Sunday, February 21, 2016

On, You Huskies! Balto of the Blue Dawn (Magic Tree House #54 by Mary Pope Osborne

"It's going to be all right, Oki," Nurse Morgan said.

"Don't worry," said a man in a white coat. "I promise you, everyone is working night and day to fight this epidemic."

"Dr. Welch, my sister and mother need the medicine now, or they will die!" said Oki. "Even in a blizzard, I know Gunnar Kaasen can keep running."

"That's it!" Annie whispered to Jack.

"What?" Jack said.

"Our mission! Help save the lives of these sick people!" Annie said. "That's why Merlin sent us here!"

It's warm summertime back in Frog Creek, but when Annie and Jack spot the Magic Tree House in the woods, their magical friend Teddy tells them they must hurry back to snowy Alaska in 1925 and, remaining incognito, make sure that serum arrives from Anchorage to Nome to stop the epidemic of diphtheria there. Teddy gives Jack a box with magical gold dust that will give them great skill with dog teams, but then he does something new:

"One more thing," said Teddy. "Merlin wants those you help to be the heroes. He does not wish his magic to be part of their story."

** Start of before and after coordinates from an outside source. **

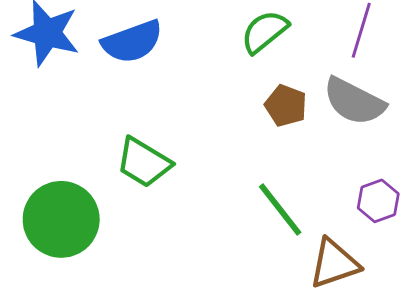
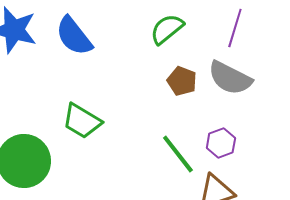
blue semicircle: (132, 42) -> (74, 36), turned 72
purple hexagon: (378, 201) -> (221, 143), moved

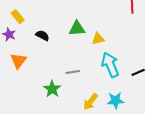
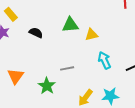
orange triangle: (18, 61) -> (16, 76), moved
cyan arrow: (110, 65) -> (104, 60), size x0.7

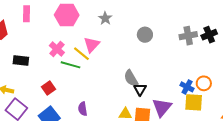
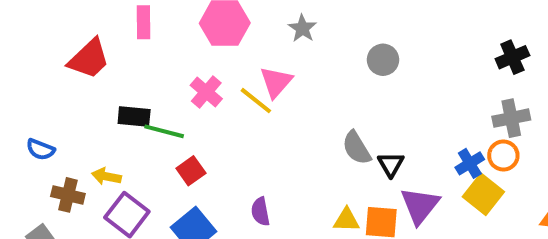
gray cross: (188, 36) -> (511, 118), moved
green line: (70, 65) -> (164, 131), moved
blue cross: (187, 87) -> (470, 163), turned 32
black triangle: (140, 89) -> (391, 164), moved
yellow square: (194, 102) -> (483, 194), turned 36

Teddy handed Annie a shimmering blue box. "It holds a bit of stardust. If you toss the stardust into the air, any memory of your visit will instantly be erased."

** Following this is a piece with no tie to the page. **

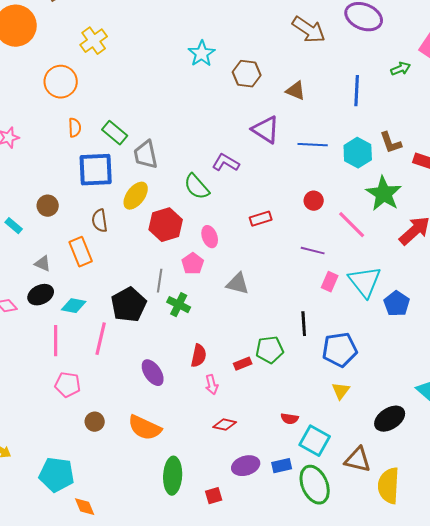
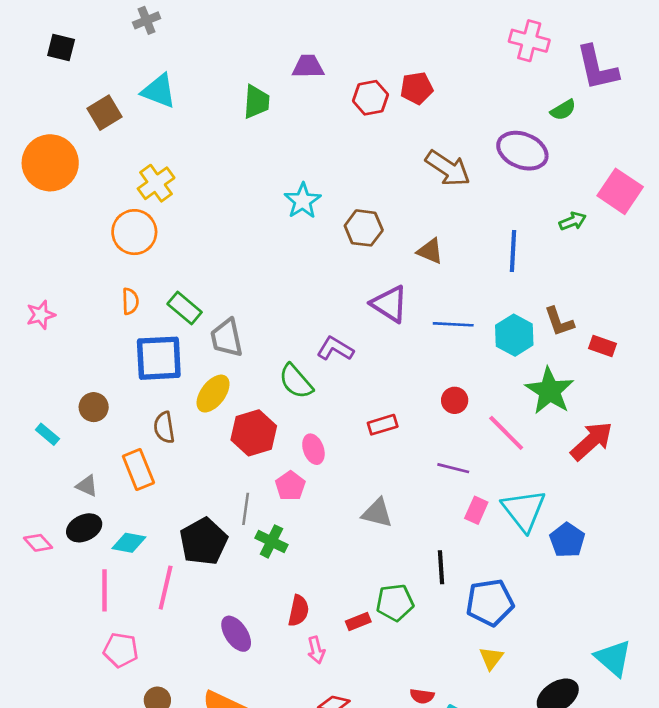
orange circle: (61, 82) -> (134, 232), moved
gray triangle: (238, 284) -> (377, 513), moved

Jack and Annie climb down from the tree house just outside the Alaskan village of Nome in the midst of an oncoming blizzard. Oki offers them his uncle's sled and dogs to try to find the Klaasen's dog team and help them make it to Nome, and using the gold dust from the box to grant them expert powers, Jack and Annie take turns mushing along the trail. The storm closes in, and when Jack's boots break through the ice, they have to make a stop at a way station for dry socks and a warm up. With less than eight hours of their magic left to find Klaasen's team and return to Nome, they push on desperately down the trail. At last they find his sled overturned and his dogs' tug lines tangled. But there is another, even worse, problem.

"The package is missing!" Gunnar yelled. "It was tied to the sled. This is a catastrophe!"

Annie released Balto. "Find the medicine! Find it now," Annie yelled to the big lead dog.

In her latest, Magic Tree House #54: Balto of the Blue Dawn (A Stepping Stone Book(TM)) (Random House, 2016), Mary Pope Osborne takes her time-traveling young adventurers back to the heroic mushers and dogs who brought the diphtheria antitoxin over 1000 miles from Anchorage to Nome in 1925.  In her Author's Note, Osborne scrupulously gives another lead dog, Togo, and his driver Leonhard Seppala their due credit for making the hardest lap in the great sled race against death along the Arctic Ocean, with Balto and Klaasen taking the victory lap into Nome. Osborne's historical fiction makes one of the great stories of heroism from the twentieth century, the genesis of the annual Iditarod sled race, accessible to young readers.

For more information about this real-life adventure story, see Mary Pope Osborne's and Natalie Pope Boyce's companion book, Magic Tree House Fact Tracker #34: Dogsledding and Extreme Sports: A nonfiction companion to Magic Tree House #54: Balto of the Blue Dawn (A Stepping Stone Book(TM)) (Random House, 2016).

For more stories of heroic animals, including Togo and Balto, pair this one with Jeff Campbell's Daisy to the Rescue: True Stories of Daring Dogs, Paramedic Parrots, and Other Animal Heroes. Read (review here).